I'd handle it with one clear conversation and a small change to how you respond. In your next 1:1 say, 'Because we are across time zones, I am offline from 6 pm to 8 am my time. Send requests anytime and I will pick them up in my working hours. If something truly cannot wait, please call and put URGENT at the start of the text.' Then ask, 'Does that work for you?' so you get explicit agreement. When a night or weekend text comes in, ignore it and reply the next business morning with, 'Got this this morning and will handle it today,' which reinforces the boundary without scolding. If the pattern continues, forward one example to your boss and say, 'Just a heads up that I did not see this until morning because of my offline hours. Flag urgent items per our plan and I will jump on them.'
Back it up with phone settings so you are not tempted to peek. On iPhone, go to Settings > Focus > Do Not Disturb, add a schedule for your off hours, allow calls from Favorites only, and turn on Share Focus Status so your boss sees that notifications are silenced in iMessage.

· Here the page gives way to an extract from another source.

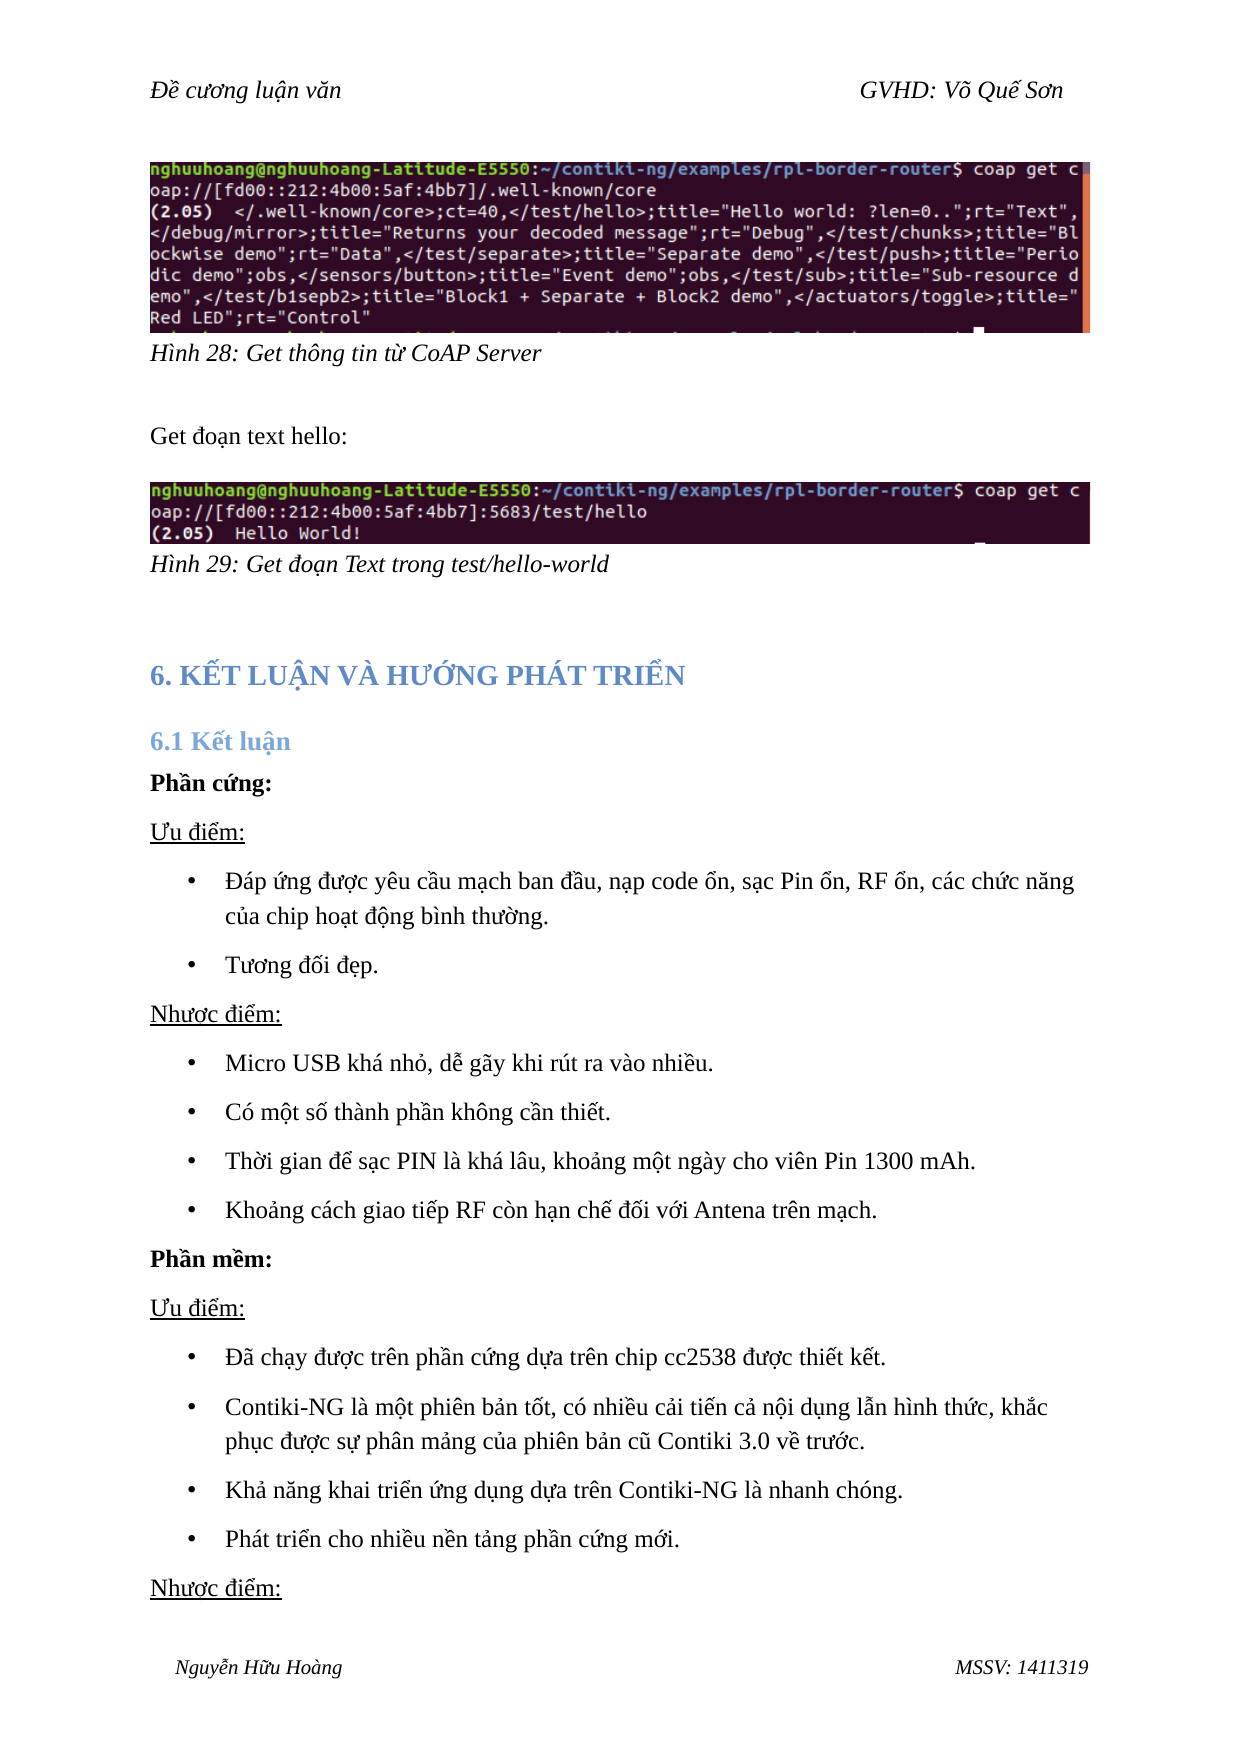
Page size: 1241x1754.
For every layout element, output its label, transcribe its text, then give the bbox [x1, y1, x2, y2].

list Đáp ứng được yêu cầu mạch ban đầu, nạp code ổn, sạc Pin ổn, RF ổn, các chức năng của chip hoạt động bình thường. [187, 866, 1090, 930]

In Messages, open the thread with your boss, tap the name or header, and toggle Hide Alerts so texts only appear when you unlock. On Android, go to Settings > Notifications > Do Not Disturb or Digital Wellbeing > Bedtime mode, set a schedule, and under Exceptions allow calls from starred contacts. In Google Messages open the thread, tap the three dots > Details > Notifications and set it to Silent. For work apps, set quiet hours too, like Slack Do Not Disturb or Teams Quiet Time, and use Schedule Send in Outlook or Gmail so you do not train people to expect off hour replies. This worked for me in an always on shop because I repeated it calmly and never got snippy. Put your working hours in your chat status and email signature, mirror the courtesy by scheduling your own after hours messages, and your boss will usually adapt within a week.